Присутствующие же в аудитории старались работать с бумагой тихо и переворачивать страницы в момент повышения голоса информатора или когда он сам листал «Правду».
– Вот такая на сегодня у нас внешняя и внутренняя политика Советского Союза, – привычно закончил информатор. И после этого прозвучала традиционная фраза директрисы насчет вопросов. Но ритуал на этот раз был нарушен рукой, поднятой начальником отдела орнитологии.
– Ах нет, вот у Олега Ивановича есть вопрос – Со скрытым недовольством произнесла Генриетта Леопольдовна.
Олег, единственный конспектировавший доклад политинформатора, встал и спросил:
– А как надо правильно отвечать местному населению, когда оно спрашивает, почему в магазинах отсутствует колбаса? Я часто бываю в экспедициях на окраинах нашей Родины и местные жители крайнего Севера нередко задают мне этот вопрос. Разъясните, пожалуйста, позицию партии и правительства в отношении колбасы.
Направлявшиеся в это время к выходу научные сотрудники на миг замолкли, а затем раздались крики:
– Я опаздываю, мне в главный корпус надо ехать!
– Мне опыт ставить!
– Пусть Олегу про колбасу потом расскажут!
– А мне препараты из фиксатора надо вынуть!
– А мне шкуру отминать надо!
– А мне в зоопарк, за сдохшей макакой!
Традиционный конец политинформации был смят. Директриса на секунду растерялась. Помощь пришла откуда ее не ждали. Из-за шкафа послышался сначала сдержанный смех, почему-то похожий на сдавленное петушиное кукареканье, а потом и грохот. Это Теплов, выведенный из равновесия вопросом орнитолога, свалился со своего насеста. Из-за шкафа вылетели листы бумаги с иероглифами, а потом вышел и сам запылившийся, но невозмутимый специалист по моллюскам.

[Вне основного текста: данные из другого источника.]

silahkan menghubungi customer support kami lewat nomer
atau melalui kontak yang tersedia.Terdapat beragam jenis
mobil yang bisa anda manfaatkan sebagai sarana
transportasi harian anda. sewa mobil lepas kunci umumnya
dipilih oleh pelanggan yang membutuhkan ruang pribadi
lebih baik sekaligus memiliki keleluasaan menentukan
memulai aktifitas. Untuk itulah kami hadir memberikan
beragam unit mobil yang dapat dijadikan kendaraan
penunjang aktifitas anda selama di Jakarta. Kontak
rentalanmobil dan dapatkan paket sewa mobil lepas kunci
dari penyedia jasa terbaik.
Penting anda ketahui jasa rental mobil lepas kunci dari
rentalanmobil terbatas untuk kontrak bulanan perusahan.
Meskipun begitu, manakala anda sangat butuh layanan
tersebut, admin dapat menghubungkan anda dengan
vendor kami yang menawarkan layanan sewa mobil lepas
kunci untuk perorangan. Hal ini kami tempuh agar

– Вот видите, – сказала Генриетта Леопольдовна моему начальнику, уже с некоторой симпатией поглядывая на выручившего ее малаколога. – До чего вы можете довести своими вопросами – Теплов даже в голодный обморок упал. А проблему колбасы мы обсудим на следующем заседании.
Упрямый Олег стал пробираться к политинформатору – за колбасой сквозь толпу народа, стремящегося к выходу.
* * *
Я, не дождавшись своего любознательного начальника, вернулся в отдел. Оказалось, что швед был уже не один. Вместе с ним за столом сидел отечественный коллега – Леонид Степанович с бутылкой хорошего вина.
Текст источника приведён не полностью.